* [Assigned task 1] In the passage about Mandela's early life below, what does the name Rolihlahla literally mean?
○ ○ ○ ○ ○ ○ ○
Qunu may have been Mandela’s spiritual home but he was born at Mvezo, close to Mthatha, the capital of the former Transkei, on 18 July 1918. When his father, Gadla Henry Mphakanyiswa, the chief of Mvezo, was deposed by a vindictive magistrate, the young Nelson went with his mother to live in Qunu. There Nosekeni Fanny, Gadla’s third wife, had friends and family on whom they could rely.
In his book, Mandela told how he did not get to spend much time with his father as Gadla died when he was just nine. While still alive, the chief spent about one week a month with each of his four wives and their 13 children – the youngest son being Rolihlahla, later to be named Nelson.
“Apart from life, a strong constitution and an abiding connection to the Thembu royal house, the only thing my father bestowed upon me at birth was a name, Rolihlahla,” is the poignant first sentence of Mandela’s autobiography. The name literally means “pulling the branch of a tree” but the anecdotal meaning of Rolihlahla, he explained, is “troublemaker”. Then he added, with characteristic dry wit and understatement: “I do not believe that names are destiny or that my father somehow divined my future, but in later years, friends and relatives would ascribe to my birth name the many storms I have both caused and weathered.”
Gadla was a counsellor to the Thembu royal house and an acknowledged custodian of Xhosa history. It was from him, said Mandela, that he developed a fascination with the great Xhosa warriors who resisted domination by white settlers. He defined himself by his father, he wrote, and when he died, rather than experiencing great grief he felt “cut adrift”.
At his mother’s fireside he heard different stories – the Xhosa legends and fables, which, he writes, “stimulated my childish imagination, and usually contained some moral lesson”.
○ ○ ○ ○ ○ ○ ○
* [Assigned task 2] Copy the source-text rows below line for line, with no changes, and leave out the pictures.

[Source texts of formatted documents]
○ ○ ○ ○ ○ ○ ○
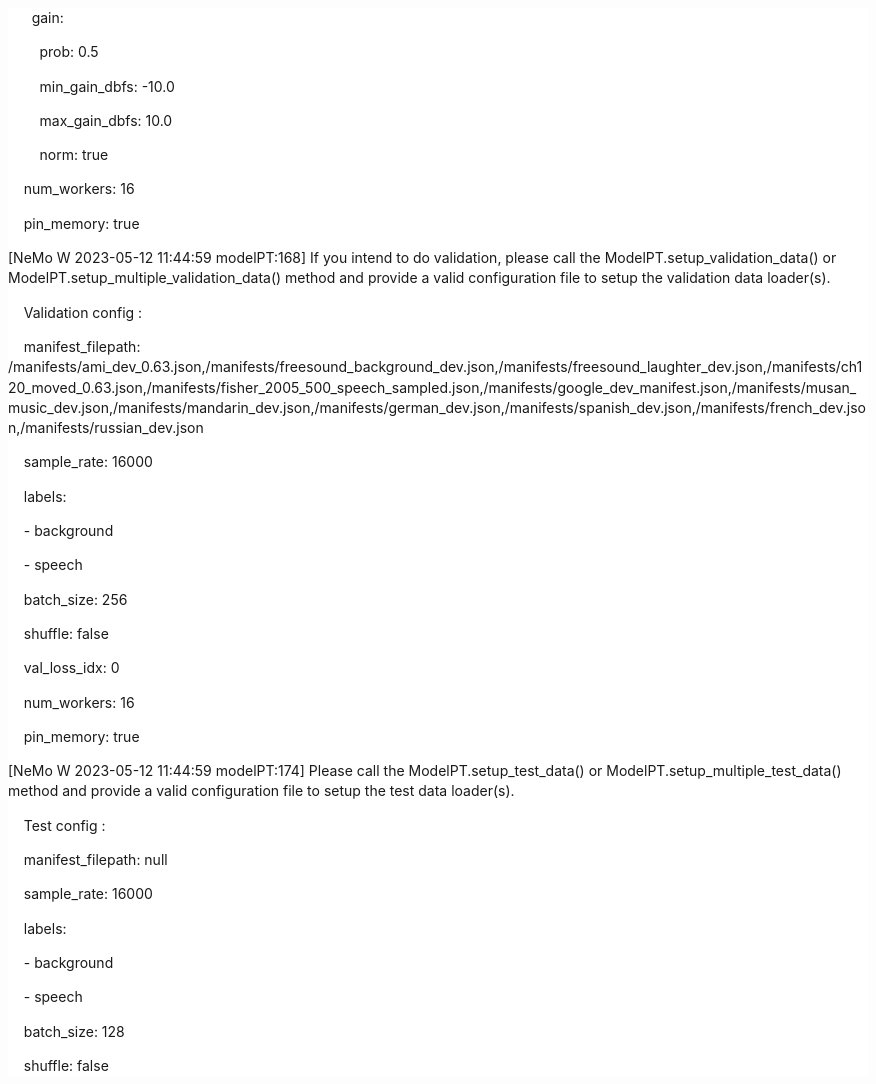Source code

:       gain:

        prob: 0.5

        min_gain_dbfs: -10.0

        max_gain_dbfs: 10.0

        norm: true

    num_workers: 16

    pin_memory: true

[NeMo W 2023-05-12 11:44:59 modelPT:168] If you intend to do validation, please call the ModelPT.setup_validation_data() or ModelPT.setup_multiple_validation_data() method and provide a valid configuration file to setup the validation data loader(s).

    Validation config :

    manifest_filepath: /manifests/ami_dev_0.63.json,/manifests/freesound_background_dev.json,/manifests/freesound_laughter_dev.json,/manifests/ch120_moved_0.63.json,/manifests/fisher_2005_500_speech_sampled.json,/manifests/google_dev_manifest.json,/manifests/musan_music_dev.json,/manifests/mandarin_dev.json,/manifests/german_dev.json,/manifests/spanish_dev.json,/manifests/french_dev.json,/manifests/russian_dev.json

    sample_rate: 16000

    labels:

    - background

    - speech

    batch_size: 256

    shuffle: false

    val_loss_idx: 0

    num_workers: 16

    pin_memory: true

[NeMo W 2023-05-12 11:44:59 modelPT:174] Please call the ModelPT.setup_test_data() or ModelPT.setup_multiple_test_data() method and provide a valid configuration file to setup the test data loader(s).

    Test config :

    manifest_filepath: null

    sample_rate: 16000

    labels:

    - background

    - speech

    batch_size: 128

    shuffle: false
○ ○ ○ ○ ○ ○ ○
* [Reply 1] It literally means "pulling the branch of a tree."

* [Reply 2]
Source code

:       gain:

        prob: 0.5

        min_gain_dbfs: -10.0

        max_gain_dbfs: 10.0

        norm: true

    num_workers: 16

    pin_memory: true

[NeMo W 2023-05-12 11:44:59 modelPT:168] If you intend to do validation, please call the ModelPT.setup_validation_data() or ModelPT.setup_multiple_validation_data() method and provide a valid configuration file to setup the validation data loader(s).

    Validation config :

    manifest_filepath: /manifests/ami_dev_0.63.json,/manifests/freesound_background_dev.json,/manifests/freesound_laughter_dev.json,/manifests/ch120_moved_0.63.json,/manifests/fisher_2005_500_speech_sampled.json,/manifests/google_dev_manifest.json,/manifests/musan_music_dev.json,/manifests/mandarin_dev.json,/manifests/german_dev.json,/manifests/spanish_dev.json,/manifests/french_dev.json,/manifests/russian_dev.json

    sample_rate: 16000

    labels:

    - background

    - speech

    batch_size: 256

    shuffle: false

    val_loss_idx: 0

    num_workers: 16

    pin_memory: true

[NeMo W 2023-05-12 11:44:59 modelPT:174] Please call the ModelPT.setup_test_data() or ModelPT.setup_multiple_test_data() method and provide a valid configuration file to setup the test data loader(s).

    Test config :

    manifest_filepath: null

    sample_rate: 16000

    labels:

    - background

    - speech

    batch_size: 128

    shuffle: false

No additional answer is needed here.